How are cache clusters used?

  • Use cases
Use cases
  • Caching for storage (KVStore)
  • Caching for computation
  • Intermediate data no persistency
    • Workloads
  • 35% of clusters are write-heavy with more than 30% writes (challenges: scalability, tail latency)
  • Object sizes are small
    • 24% cluster mean object size < 100 bytes
    • Median: 230 bytes
    • Key size is large, Value/key size is small: 15% value size <= key size; 50% value size <= 5x key size (key compression)
    • Sizes are changing as time goes by, and it can be very sudden with no pattern
  • Metadata size is large: 56 bytes per object

How long before objects expire? Time-to-live (TTL)
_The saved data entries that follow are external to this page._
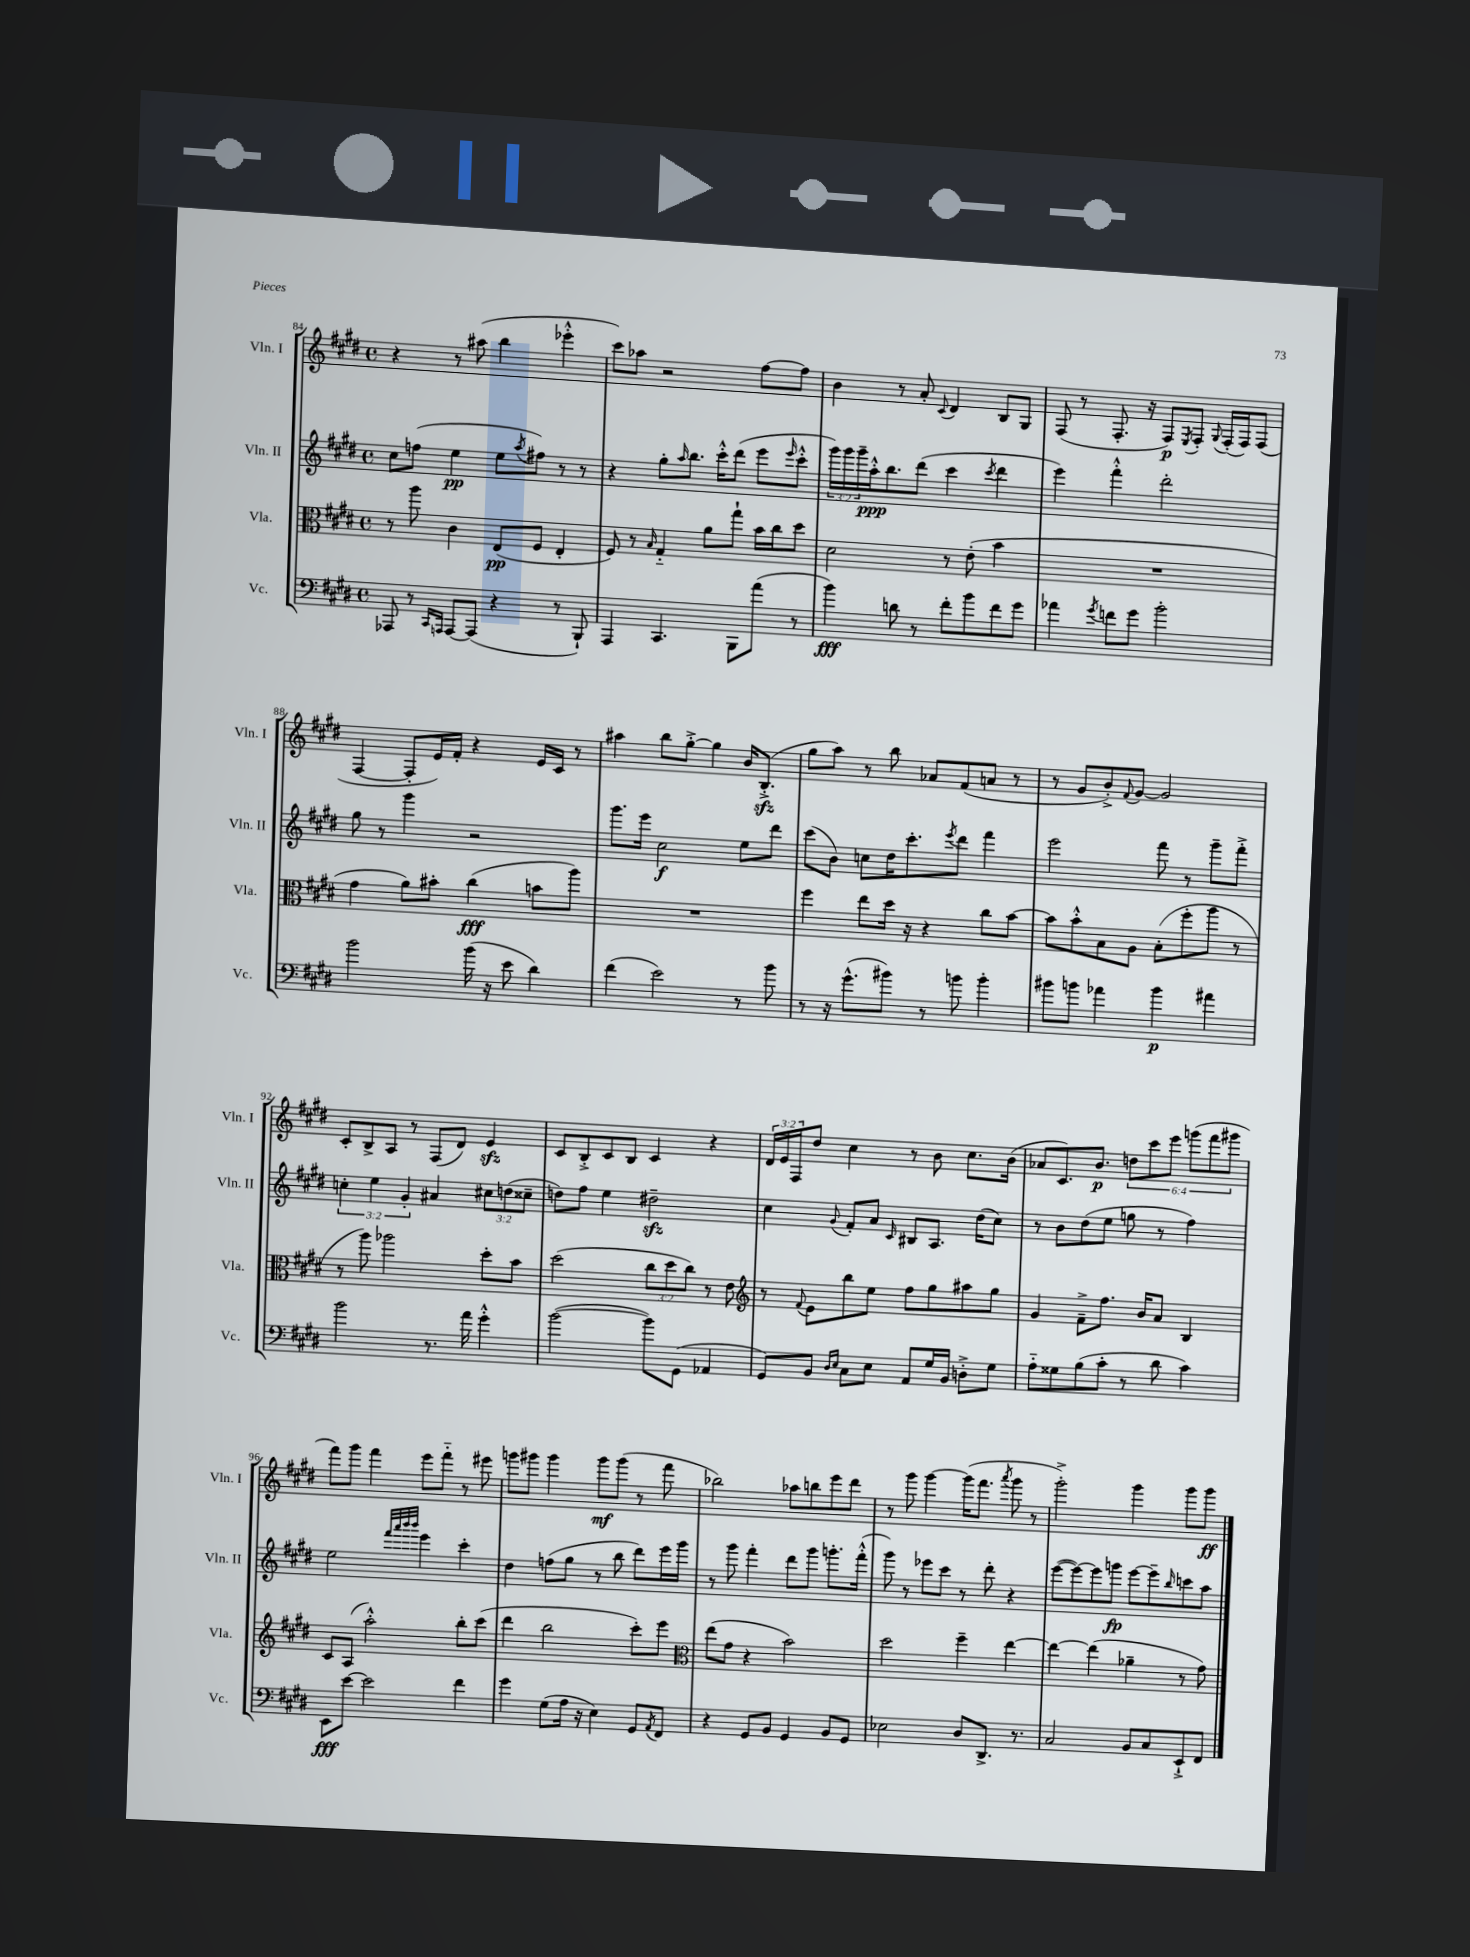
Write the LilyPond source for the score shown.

<<
\new StaffGroup <<
\new Staff = "s0" \with { instrumentName = "Vln. I" shortInstrumentName = "Vln. I" } {
    \clef treble \key e \major \defaultTimeSignature \time 4/4 \override Staff.TupletNumber.text = #tuplet-number::calc-fraction-text
    r4 r8 ais''8( b''4 ees'''4-.-^ |
    cis'''8) aes''8 r2 fis''8~ fis''8 |
    b'4 r8 a'8-. \appoggiatura { cis'8 } dis'4 b8 gis8 |
    fis8( r8 fis8.-. r16 fis8\p) \acciaccatura { e8 } fis8-. \appoggiatura { gis8 } fis16-.( fis16) fis8( |
    fis4~ fis8-. e'16) fis'16-. r4 e'16 cis'16 r8 |
    ais''4 b''8 gis''8~-.-> gis''4 b'16 b8.-.->\sfz( |
    gis''8 a''8) r8 b''8 aes'8 fis'8( a'8 r8 |
    r8 gis'8 b'8-.->) \appoggiatura { fis'8 } gis'8~ gis'2 |
    cis'8-. b8-> a8 r8 fis8( dis'8) e'4\sfz |
    cis'8 b8-.-> cis'8 b8 cis'4 r4 |
    \tuplet 3/2 { dis'16 e'16 fis16 } dis''8 cis''4 r8 b'8 cis''8. b'16( |
    aes'8 cis'8.) b'8.\p \tuplet 6/4 { d''8 cis'''8 e'''8 g'''8( fis'''8 gis'''8 } |
    fis'''8) gis'''8 fis'''4 e'''8 fis'''8-_ r8 eis'''8 |
    g'''8 gis'''8 gis'''4 gis'''8\mf gis'''8( r8 fis'''8 |
    bes''2) aes''8 b''8 e'''8 dis'''8 |
    r8 gis'''8 gis'''4~ gis'''16( fis'''8. \acciaccatura { a'''8 } gis'''8 r8 |
    gis'''2-.->) gis'''4 gis'''8 gis'''8\ff \bar "|." |
}
\new Staff = "s1" \with { instrumentName = "Vln. II" shortInstrumentName = "Vln. II" } {
    \clef treble \key e \major \defaultTimeSignature \time 4/4 \override Staff.TupletNumber.text = #tuplet-number::calc-fraction-text
    cis''8 f''8( e''4\pp e''8 \acciaccatura { a''8 } fis''8) r8 r8 |
    r4 gis''8-. \grace { a''16 } b''8. cis'''16-.-^ dis'''8( e'''8 \grace { e'''16 } cis'''8-.-^ |
    \tuplet 3/2 { gis'''16) gis'''16 gis'''16-- } a''16-.-^\ppp b''8. dis'''8( cis'''4 \acciaccatura { cis'''8 } dis'''4 |
    e'''4) fis'''4-.-^ dis'''2-. |
    gis''8 r8 gis'''4 r2 |
    gis'''8. e'''16 cis''2\f e''8 dis'''8 |
    cis'''8( b'8) c''8 dis''16 cis'''8.-. \acciaccatura { e'''8 } dis'''8 fis'''4 |
    e'''2 fis'''8 r8 gis'''8-- fis'''8-.-> |
    \tuplet 3/2 { c''4-. e''4 gis'4-. } ais'4 \tuplet 3/2 { cis''8 d''8( cisis''8-- } |
    d''8) fis''8 e''4 dis''2--\sfz |
    cis''4 \appoggiatura { gis'8 } fis'8-. a'8 \grace { cis'16 } bis8 a8. dis''16( cis''8) |
    r8 b'8 dis''8( e''8 g''8 r8 fis''4) |
    e''2 \grace { fis'''32 a'''32 b'''32 b'''32 } e'''4 cis'''4-. |
    dis''4 f''8( gis''8 r8 b''8 dis'''8) e'''16 gis'''16 |
    r8 gis'''8 fis'''4-. dis'''8 gis'''8 g'''8.-. fis'''16-.-^( |
    gis'''8) r8 ees'''8 cis'''8 r8 dis'''8-. r4 |
    e'''8~( e'''8~) e'''8 g'''8\fp e'''8~ e'''8-- \grace { b''16 } c'''8 a''8 \bar "|." |
}
\new Staff = "s2" \with { instrumentName = "Vla." shortInstrumentName = "Vla." } {
    \clef alto \key e \major \defaultTimeSignature \time 4/4 \override Staff.TupletNumber.text = #tuplet-number::calc-fraction-text
    r8 a''8 cis'4 e8\pp( fis8 e4-. |
    fis8) r8 \grace { b16 } gis4-_ a'8 gis''8-! b'16 cis''16 dis''8 |
    dis'2 r8 e'8-.( b'4 |
    R1 |
    gis'4 a'8) bis'8-. cis''4\fff( b'8 a''8) |
    R1 |
    fis''4 e''8 dis''16 r16 r4 cis''8 b'8~ |
    b'8 b'8-.-^ b8 a8 b8-.( fis''8-. a''8 r8 |
    r8 a''8) aes''2 dis''8-. b'8 |
    dis''2( \tuplet 3/2 { cis''8 dis''8 cis''8) } r8 e'8 |
    \clef treble r8 \appoggiatura { fis'8 } e'8 b''8 e''8 fis''8 gis''8 ais''8 gis''8 |
    gis'4 fis'8---> fis''8. b'16 a'8 b4 |
    cis'8 a8( a''2-.-^) b''8-. cis'''8( |
    dis'''4 b''2 cis'''8-.) e'''8 |
    \clef alto e''8( gis'8 r4 b'2) |
    dis''2 fis''4-- e''4~ |
    e''4~ e''4( aes'4-- r8 gis'8) \bar "|." |
}
\new Staff = "s3" \with { instrumentName = "Vc." shortInstrumentName = "Vc." } {
    \clef bass \key e \major \defaultTimeSignature \time 4/4
    aes,,8 r8 \grace { cis,16 a,,16 } a,,8~ a,,8( r4 r8 b,,8-!) |
    a,,4 cis,4. b,,8 a'8( r8 |
    b'4\fff) d'8 r8 fis'8-. b'8 fis'8 gis'8 |
    aes'4 \acciaccatura { gis'8 } f'8 gis'8 b'2-. |
    b'2 b'16( r16 e'8 dis'4) |
    fis'4( e'2) r8 b'8 |
    r8 r16 gis'8.-^( bis'8) r8 b'8 b'4-. |
    bis'8 b'8 aes'4 b'4\p ais'4 |
    b'2 r8. a'16 gis'4-.-^ |
    b'2~( b'8) gis,8( aes,4 |
    gis,8) b,8 \grace { dis16 e16 } cis8 e8 a,8 gis16 b,16 d8-.-> gis8 |
    a8-_ gisis8 b8( cis'8-. r8 dis'8 cis'4) |
    e,8\fff e'8~ e'2 fis'4 |
    gis'4 gis8( a16 r16 e4) gis,8 \acciaccatura { a,8 } fis,8 |
    r4 gis,8 b,8 gis,4 b,8 gis,8 |
    ees2 dis8 dis,8.-> r8. |
    cis2 b,8 cis8 e,8-!-> fis,8 \bar "|." |
}
>>
>>
\layout { \context { \Score currentBarNumber = #84 } }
  • Objects are set to expire because of inconsistency, result update (refresh), etc.
  • TTLs are usually short: < 20 mins, only 25% TTLs are > 2 days
  • Bounded working set size (3-6GB) -> No need for huge cache size
  • The paper mentions multiple TTL methods and all are inefficient

Other statistics

  • Small cache miss and variations
  • Request spikes are not always caused by hot keys
  • Most are zipfian with large alpha with small deviations
  • Cache policy is workload denpendent and FIFO performs similar to LRU

Comment

This is another no innovation but high value paper. I would definately read again carefully and come back with more notes as I found more interesting things to log. The trace may be useful for my own future papers as well.